The assessment will happen sometime in November or early December.
“They’ll be looking at the entire criminal justice system,” County Commissioner Elmer Brames said. “They’ll give us an assessment of what’s going on and how potential changes could impact what’s going on.”
The assessment will be completed at no cost to the county. The NIC receives federal funding to conduct the assessments for counties that request them.
Commissioners President Chad Blessinger said this is the beginning of the commissioners’ process of determining how to address the security center’s problems.
“These are experts that do this all the time,” he said. “As commissioners we thought, ‘Since there’s no cost to the county and these are experts, why not have this as our first step?’”
Two people with the NIC will visit for three consecutive days for the assessment and their work will start and end with public meetings. “They are strongly encouraging that the public be told and invited to those,” Brames said.
The duo will tour the county’s criminal justice facilities, including the jail and the courthouse. They will also conduct multiple interviews.
“They are going to talk to all the interested and involved people,” Blessinger said. “They want to find out what our needs are, research our history, see what kind of usage we’ve had at the jail, and help us to determine what our true needs are, from the third party perspective.”
Once they are done, a public meeting will be held on the final day, “where they will kind of give their assessment,” Brames said. “So by the time they leave we should have our assessment.”
The commissioners are welcoming the outside-party analysis.
“We take this seriously,” Blessinger said. “We want to make sure the we are treating people who are incarcerated and under our supervision fairly.
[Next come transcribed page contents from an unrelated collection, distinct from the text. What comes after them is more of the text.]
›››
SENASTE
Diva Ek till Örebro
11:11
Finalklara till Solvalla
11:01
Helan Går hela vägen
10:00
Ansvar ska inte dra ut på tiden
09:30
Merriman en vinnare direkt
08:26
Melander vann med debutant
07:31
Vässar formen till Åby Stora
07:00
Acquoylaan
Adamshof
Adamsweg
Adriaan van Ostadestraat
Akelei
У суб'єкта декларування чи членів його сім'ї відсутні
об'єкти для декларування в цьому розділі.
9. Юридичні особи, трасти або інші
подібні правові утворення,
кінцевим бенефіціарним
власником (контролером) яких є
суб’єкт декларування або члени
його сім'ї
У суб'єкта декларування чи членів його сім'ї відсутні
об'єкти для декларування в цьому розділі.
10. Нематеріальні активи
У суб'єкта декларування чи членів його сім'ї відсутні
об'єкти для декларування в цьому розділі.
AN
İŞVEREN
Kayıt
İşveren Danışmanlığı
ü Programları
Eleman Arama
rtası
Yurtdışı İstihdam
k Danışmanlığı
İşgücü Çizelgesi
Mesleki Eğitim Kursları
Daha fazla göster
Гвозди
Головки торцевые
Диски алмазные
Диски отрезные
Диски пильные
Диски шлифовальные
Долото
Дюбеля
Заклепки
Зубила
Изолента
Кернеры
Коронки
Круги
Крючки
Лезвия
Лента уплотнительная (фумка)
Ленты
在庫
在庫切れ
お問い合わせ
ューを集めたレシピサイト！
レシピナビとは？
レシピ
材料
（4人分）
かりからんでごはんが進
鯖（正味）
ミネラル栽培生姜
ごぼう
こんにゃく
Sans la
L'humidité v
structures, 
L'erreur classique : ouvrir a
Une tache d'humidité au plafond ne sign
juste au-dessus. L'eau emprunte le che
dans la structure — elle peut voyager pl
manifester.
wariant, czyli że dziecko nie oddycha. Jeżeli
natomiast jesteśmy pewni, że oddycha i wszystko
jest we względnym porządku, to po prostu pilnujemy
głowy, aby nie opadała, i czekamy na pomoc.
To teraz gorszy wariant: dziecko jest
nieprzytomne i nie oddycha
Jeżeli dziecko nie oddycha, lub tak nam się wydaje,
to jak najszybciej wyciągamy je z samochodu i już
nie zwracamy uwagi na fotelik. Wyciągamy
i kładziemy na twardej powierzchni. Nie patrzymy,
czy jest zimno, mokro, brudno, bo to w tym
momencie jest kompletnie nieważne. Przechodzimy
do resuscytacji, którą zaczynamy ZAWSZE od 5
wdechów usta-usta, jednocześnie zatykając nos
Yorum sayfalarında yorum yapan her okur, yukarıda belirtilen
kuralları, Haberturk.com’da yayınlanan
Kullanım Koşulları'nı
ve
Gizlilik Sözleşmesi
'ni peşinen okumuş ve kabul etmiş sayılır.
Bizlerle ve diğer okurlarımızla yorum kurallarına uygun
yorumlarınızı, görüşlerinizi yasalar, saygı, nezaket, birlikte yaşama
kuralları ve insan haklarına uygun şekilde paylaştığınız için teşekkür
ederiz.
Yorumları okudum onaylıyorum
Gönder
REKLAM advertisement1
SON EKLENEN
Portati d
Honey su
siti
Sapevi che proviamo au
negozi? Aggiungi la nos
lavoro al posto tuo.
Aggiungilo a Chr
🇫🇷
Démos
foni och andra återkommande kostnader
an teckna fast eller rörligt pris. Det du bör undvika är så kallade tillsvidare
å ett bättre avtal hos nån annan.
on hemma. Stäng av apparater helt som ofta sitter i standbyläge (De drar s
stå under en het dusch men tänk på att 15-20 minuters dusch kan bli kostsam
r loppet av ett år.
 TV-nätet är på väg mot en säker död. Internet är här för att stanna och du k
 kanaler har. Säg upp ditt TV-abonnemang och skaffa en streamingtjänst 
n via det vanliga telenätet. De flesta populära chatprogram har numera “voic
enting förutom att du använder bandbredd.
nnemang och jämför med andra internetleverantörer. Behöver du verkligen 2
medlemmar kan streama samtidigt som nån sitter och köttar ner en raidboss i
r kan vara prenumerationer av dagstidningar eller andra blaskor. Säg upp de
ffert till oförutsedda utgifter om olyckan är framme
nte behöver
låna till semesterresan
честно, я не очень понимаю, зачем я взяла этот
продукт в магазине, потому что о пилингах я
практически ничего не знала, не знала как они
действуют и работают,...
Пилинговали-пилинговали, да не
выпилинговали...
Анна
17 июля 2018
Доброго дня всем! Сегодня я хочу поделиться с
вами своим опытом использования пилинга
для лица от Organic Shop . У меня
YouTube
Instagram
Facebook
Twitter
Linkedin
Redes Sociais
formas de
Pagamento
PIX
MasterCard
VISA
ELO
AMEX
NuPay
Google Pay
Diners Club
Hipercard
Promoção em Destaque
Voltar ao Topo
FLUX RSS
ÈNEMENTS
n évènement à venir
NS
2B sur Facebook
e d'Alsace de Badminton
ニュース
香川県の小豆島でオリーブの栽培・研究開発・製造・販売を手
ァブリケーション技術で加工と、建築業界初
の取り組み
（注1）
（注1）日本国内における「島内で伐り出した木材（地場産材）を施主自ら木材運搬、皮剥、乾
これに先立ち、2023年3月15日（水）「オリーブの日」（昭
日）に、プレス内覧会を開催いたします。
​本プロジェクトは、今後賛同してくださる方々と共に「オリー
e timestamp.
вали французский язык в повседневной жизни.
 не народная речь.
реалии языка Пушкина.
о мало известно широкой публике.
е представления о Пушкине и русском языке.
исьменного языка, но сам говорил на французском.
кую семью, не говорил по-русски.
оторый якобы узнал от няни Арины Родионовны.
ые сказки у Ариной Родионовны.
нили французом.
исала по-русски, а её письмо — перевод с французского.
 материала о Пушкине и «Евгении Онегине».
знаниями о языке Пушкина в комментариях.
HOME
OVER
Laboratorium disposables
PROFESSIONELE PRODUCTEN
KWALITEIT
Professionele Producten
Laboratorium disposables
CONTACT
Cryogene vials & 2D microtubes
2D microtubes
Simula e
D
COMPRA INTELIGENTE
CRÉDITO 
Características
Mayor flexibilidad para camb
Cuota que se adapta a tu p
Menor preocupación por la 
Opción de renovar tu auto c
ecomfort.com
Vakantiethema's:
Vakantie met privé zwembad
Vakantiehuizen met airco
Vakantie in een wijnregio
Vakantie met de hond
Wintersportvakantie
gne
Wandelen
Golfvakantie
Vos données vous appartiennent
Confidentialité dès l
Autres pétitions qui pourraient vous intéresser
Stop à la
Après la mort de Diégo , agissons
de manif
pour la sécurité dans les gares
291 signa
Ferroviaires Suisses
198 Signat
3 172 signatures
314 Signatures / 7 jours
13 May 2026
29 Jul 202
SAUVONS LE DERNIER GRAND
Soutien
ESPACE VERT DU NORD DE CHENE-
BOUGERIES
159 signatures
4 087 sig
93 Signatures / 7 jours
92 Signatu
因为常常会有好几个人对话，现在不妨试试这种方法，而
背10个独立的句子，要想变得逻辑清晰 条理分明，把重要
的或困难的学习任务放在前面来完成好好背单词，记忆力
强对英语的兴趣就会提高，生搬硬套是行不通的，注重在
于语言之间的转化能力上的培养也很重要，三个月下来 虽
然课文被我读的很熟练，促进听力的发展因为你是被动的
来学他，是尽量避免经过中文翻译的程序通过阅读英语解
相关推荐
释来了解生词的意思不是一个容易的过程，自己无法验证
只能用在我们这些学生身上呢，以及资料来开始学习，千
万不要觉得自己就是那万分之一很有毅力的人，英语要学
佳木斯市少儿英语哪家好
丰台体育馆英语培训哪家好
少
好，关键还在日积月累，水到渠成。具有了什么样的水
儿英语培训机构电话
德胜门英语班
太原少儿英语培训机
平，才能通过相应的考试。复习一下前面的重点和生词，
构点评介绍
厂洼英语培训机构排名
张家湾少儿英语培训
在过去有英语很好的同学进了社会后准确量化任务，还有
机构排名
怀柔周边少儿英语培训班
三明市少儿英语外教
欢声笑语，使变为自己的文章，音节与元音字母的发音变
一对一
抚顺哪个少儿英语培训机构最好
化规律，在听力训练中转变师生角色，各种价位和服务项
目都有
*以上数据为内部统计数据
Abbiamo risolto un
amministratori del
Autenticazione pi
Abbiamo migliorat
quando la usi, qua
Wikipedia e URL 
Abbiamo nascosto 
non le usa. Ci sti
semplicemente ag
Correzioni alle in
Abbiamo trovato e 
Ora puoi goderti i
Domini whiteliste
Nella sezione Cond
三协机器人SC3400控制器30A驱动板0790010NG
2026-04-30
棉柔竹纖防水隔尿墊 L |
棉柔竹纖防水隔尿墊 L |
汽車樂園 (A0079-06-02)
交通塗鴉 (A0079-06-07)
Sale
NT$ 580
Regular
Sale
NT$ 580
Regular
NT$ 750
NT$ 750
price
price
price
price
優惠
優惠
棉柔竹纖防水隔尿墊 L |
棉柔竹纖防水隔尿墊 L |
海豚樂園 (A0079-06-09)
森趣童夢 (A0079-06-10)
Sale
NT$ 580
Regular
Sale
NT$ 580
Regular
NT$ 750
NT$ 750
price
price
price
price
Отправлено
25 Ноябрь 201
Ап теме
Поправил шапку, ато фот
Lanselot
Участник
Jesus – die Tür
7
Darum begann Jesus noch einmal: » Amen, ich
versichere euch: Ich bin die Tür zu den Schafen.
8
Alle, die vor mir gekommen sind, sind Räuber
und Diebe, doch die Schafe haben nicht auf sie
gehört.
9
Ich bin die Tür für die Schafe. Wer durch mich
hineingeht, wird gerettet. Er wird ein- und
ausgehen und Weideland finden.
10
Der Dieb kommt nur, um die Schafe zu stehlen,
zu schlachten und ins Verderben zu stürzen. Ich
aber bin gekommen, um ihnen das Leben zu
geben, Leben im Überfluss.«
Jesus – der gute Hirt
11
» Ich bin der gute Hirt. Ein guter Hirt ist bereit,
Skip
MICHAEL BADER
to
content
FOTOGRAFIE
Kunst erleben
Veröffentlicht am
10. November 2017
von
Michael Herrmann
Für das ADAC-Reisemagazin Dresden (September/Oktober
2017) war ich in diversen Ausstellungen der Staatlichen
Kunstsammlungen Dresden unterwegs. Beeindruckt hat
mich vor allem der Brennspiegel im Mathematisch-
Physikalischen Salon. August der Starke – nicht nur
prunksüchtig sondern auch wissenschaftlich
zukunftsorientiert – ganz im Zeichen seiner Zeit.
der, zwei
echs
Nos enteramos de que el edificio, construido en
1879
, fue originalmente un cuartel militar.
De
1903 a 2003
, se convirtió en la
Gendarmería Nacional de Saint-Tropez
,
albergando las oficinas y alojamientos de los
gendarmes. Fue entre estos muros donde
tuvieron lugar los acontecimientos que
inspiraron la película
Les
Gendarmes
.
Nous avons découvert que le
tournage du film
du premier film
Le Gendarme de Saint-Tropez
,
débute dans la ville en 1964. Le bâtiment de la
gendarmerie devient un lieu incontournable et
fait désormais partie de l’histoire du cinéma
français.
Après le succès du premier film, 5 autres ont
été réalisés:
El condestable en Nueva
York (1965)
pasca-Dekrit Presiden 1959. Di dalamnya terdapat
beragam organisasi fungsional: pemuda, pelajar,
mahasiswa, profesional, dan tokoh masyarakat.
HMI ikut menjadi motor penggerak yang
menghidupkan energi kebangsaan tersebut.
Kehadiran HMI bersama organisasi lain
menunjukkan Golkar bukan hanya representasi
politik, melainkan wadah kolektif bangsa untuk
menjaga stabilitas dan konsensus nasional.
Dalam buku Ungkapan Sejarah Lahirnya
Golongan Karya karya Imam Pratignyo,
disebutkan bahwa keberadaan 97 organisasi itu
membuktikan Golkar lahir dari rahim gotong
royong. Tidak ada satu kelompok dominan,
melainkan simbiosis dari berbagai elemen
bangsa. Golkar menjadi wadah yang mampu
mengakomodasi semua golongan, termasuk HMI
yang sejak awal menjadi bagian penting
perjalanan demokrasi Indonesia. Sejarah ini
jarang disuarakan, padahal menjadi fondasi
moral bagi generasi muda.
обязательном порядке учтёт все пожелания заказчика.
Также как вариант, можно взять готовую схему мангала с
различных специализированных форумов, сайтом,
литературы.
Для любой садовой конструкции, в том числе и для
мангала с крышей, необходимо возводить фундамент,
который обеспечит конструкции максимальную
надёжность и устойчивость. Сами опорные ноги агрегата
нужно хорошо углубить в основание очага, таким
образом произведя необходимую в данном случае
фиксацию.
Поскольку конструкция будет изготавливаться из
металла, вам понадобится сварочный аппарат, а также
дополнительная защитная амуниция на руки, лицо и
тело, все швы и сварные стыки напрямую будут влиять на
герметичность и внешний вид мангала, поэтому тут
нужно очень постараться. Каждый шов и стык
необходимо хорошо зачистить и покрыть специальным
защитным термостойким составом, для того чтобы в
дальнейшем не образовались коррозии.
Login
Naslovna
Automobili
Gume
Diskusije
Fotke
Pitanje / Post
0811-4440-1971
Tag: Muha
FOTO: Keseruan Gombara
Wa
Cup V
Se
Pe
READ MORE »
And we’re taking steps to make sure that happens.”
The commissioners had been looking at space needs for county offices. Their focus shifted to the jail after receiving notice from the Indiana Department of Correction in April mandating that the county address the problems of overcrowding .
“The DOC said to get started on corrective action within the next six months,” Blessinger said. “We got to work on Day 1 — examining our options, talking to architects, talking to contractors, visiting other jails, and looking for the best route to go forward.”
The commissioners heard about the NIC at a conference Brames attended. Sheriff Donny Lampert sent the NIC a letter requesting an assessment in July. The NIC contacted the county last week and informed county officials when representatives could do the assessment.
“Our worry initially was that they would come when they were available,” Blessinger said. “So we were afraid that it would take a long time for them to get here. But they are coming relatively quickly, and we’re happy that it worked out this way.”
Officials with the county’s criminal justice system as well as county council members and the commissioners are looking at their schedules to determine which dates would be best for the NIC representatives to conduct the assessment. Once the dates are set, the county will inform the public of the public meeting dates.